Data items
○ ○ ○ ○
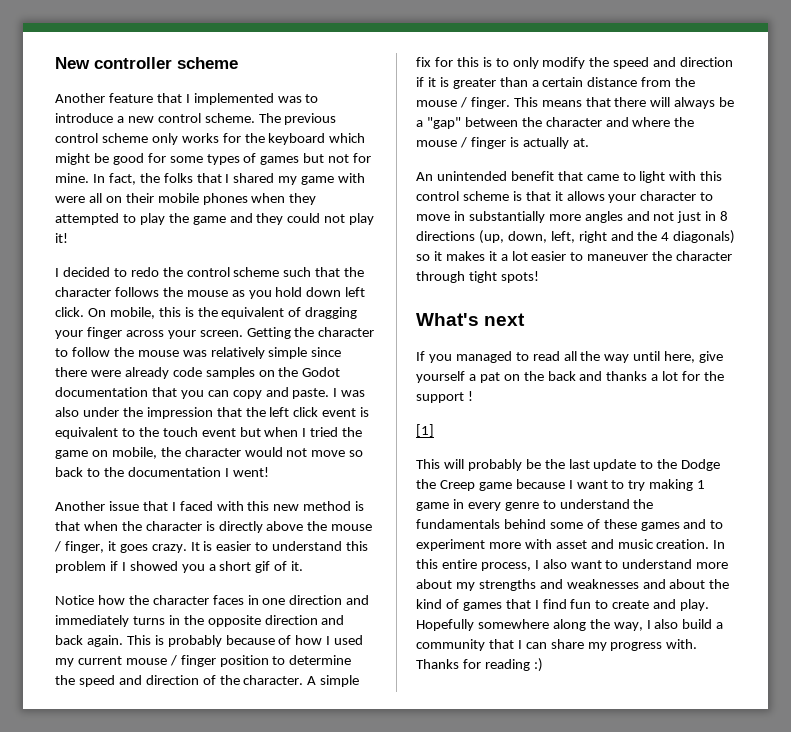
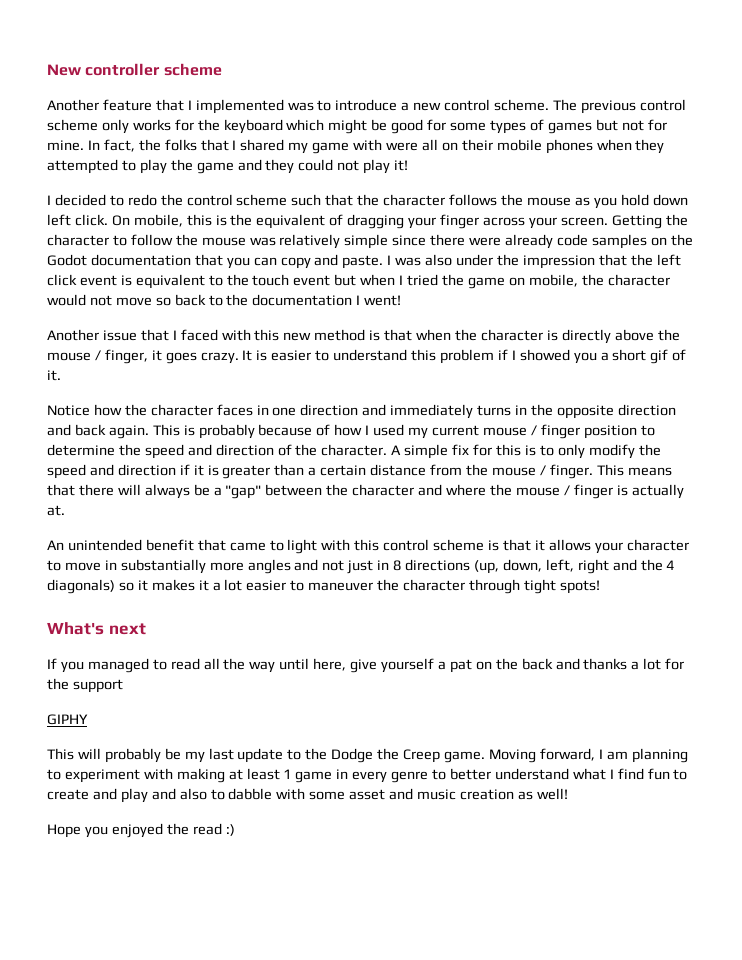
[467,391,473,401] [416,424,434,437] ! // [1] -> [47,714,88,725] // GIPHY
[544,459,565,469] the -> [184,751,205,763] my
[478,479,694,491] game because I want to try making -> [443,748,688,763] [47,768,280,783] game. Moving forward, I am planning to experiment with making at least
[559,499,654,509] [416,519,724,531] [416,539,726,551] [416,559,729,571] [416,579,730,591] [416,599,531,611] understand the fundamentals behind some of these games and to experiment more with asset and music creation. In this entire process, I also want to understand more about my strengths and weaknesses and about the kind of games that -> [449,768,606,780] better understand what
[680,599,710,611] [416,619,724,631] [416,639,698,651] [416,659,530,671] play. Hopefully somewhere along the way, I also build a community that I can share my progress with. Thanks for reading -> [120,788,568,803] [47,823,222,838] play and also to dabble with some asset and music creation as well! // Hope you enjoyed the read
○ ○ ○ ○
▶ Action item: Return the number of lines containing the word "creation" in these records, with no additional output.

▶ Response: 2